GUS podał także, że zgodnie z przewidywaniami w lipcu w przedsiębiorstwach było zatrudnionych 5,5 mln osób, czyli tyle samo, co przed rokiem i w czerwcu bieżącego roku. Brak wzrostu zatrudnienia w lipcu i spadek realnego przeciętnego wynagrodzenia oznacza, że rynek pracy wchodzi w słabszą fazę, a dalsze prognozy nie są najlepsze. - Trudno oczekiwać wzrostu zatrudnienia w całym 2012 r. wyższego niż 0,2-0,3 proc. rok do roku. Wpływ na tę sytuację ma oczywiście pogarszanie się koniunktury w polskiej gospodarce, będące wynikiem słabnięcia gospodarki światowej - wyjaśnia gówna ekonomistka PKPP Lewiatan.

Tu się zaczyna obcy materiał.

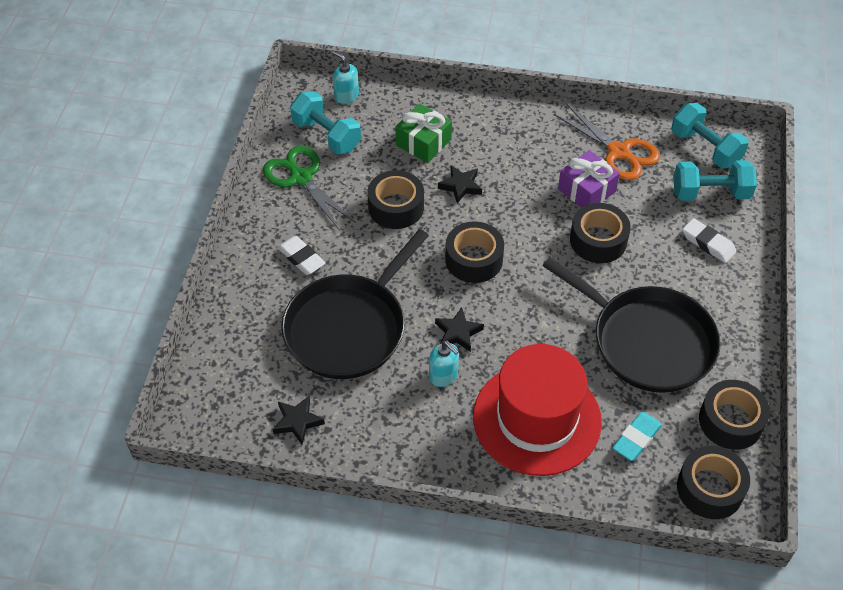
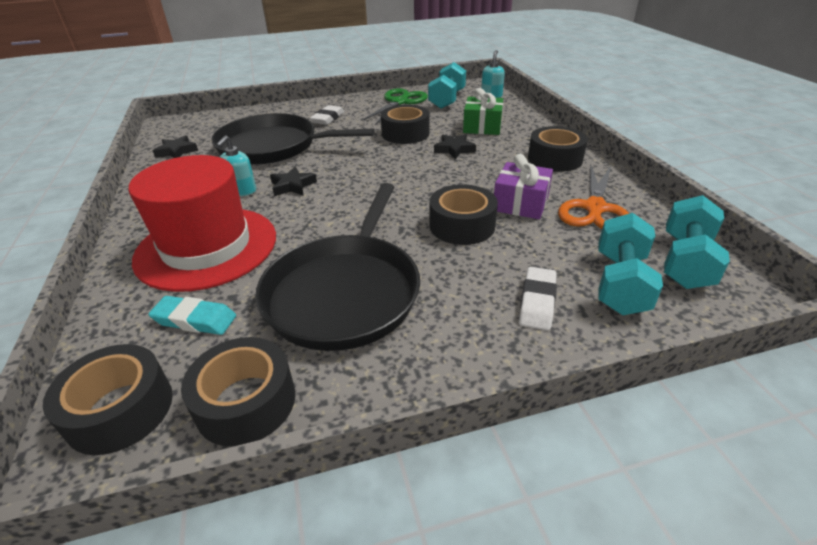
camera: 65 degrees right, 15 degrees down
(474, 259) = (379, 173): black tape -> black tape (554, 159)
(710, 193) = (620, 283): turquoise dumbbell -> turquoise dumbbell turned 45 degrees clockwise

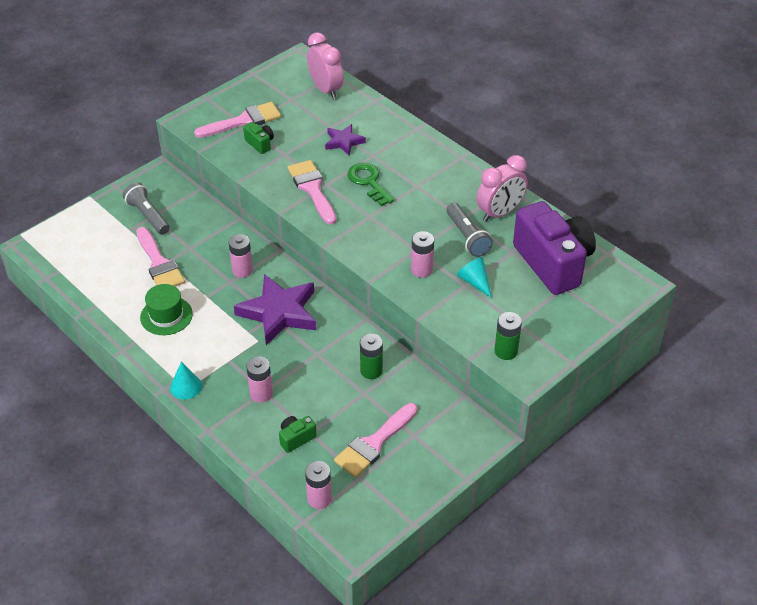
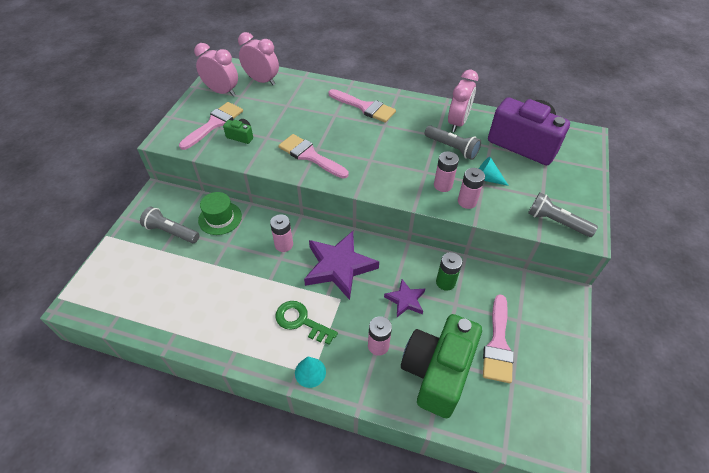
camera: 30 degrees left, 5 degrees up
(159, 263) = (209, 269): pink brush -> pink brush (364, 107)
(166, 316) = (247, 313): green hat -> green hat (220, 218)
(275, 88) = (222, 91): none -> pink clock
(296, 438) = (437, 372): green camera -> green camera, size x2.47
(319, 499) = (499, 420): pink battery -> pink battery (467, 201)
(344, 142) = (305, 112): purple star -> purple star (405, 300)
(368, 182) = (348, 135): green key -> green key (300, 321)
(506, 351) = (556, 222): green battery -> grey flashlight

- Od wielu już miesięcy firmy ograniczają liczbę etatów w związku z pogarszającą się koniunkturą. Biorąc pod uwagę przewidywane dalsze hamowanie gospodarki, w kolejnych miesiącach sytuacja w tym zakresie nie ulegnie zmianie na lepsze - mówi Monika Kurtek. Jak zaznacza, wprawdzie nieznacznie poprawić statystykę zatrudnienia może uruchomienie środków z Funduszy Pracy na walkę z bezrobociem, ale do trwałej poprawy konieczne będzie ożywienie gospodarcze. - Przedsiębiorcy, jeżeli mają potrzebę zwiększenia liczby pracujących, ograniczają ryzyko poprzez wykorzystywanie elastycznych form zatrudnienia: praca tymczasowa, umowy cywilno-prawne. Nie są bowiem w stanie przewidzieć, czy uda im się utrzymać zamówienia, które realizują. Wyraźnie widać to było w czerwcu, gdy wzrost zapotrzebowania na pracowników związany z Euro 2012 nie przełożył się na wzrost zatrudnienia - argumentuje Małgorzata Starczewska-Krzysztoszek.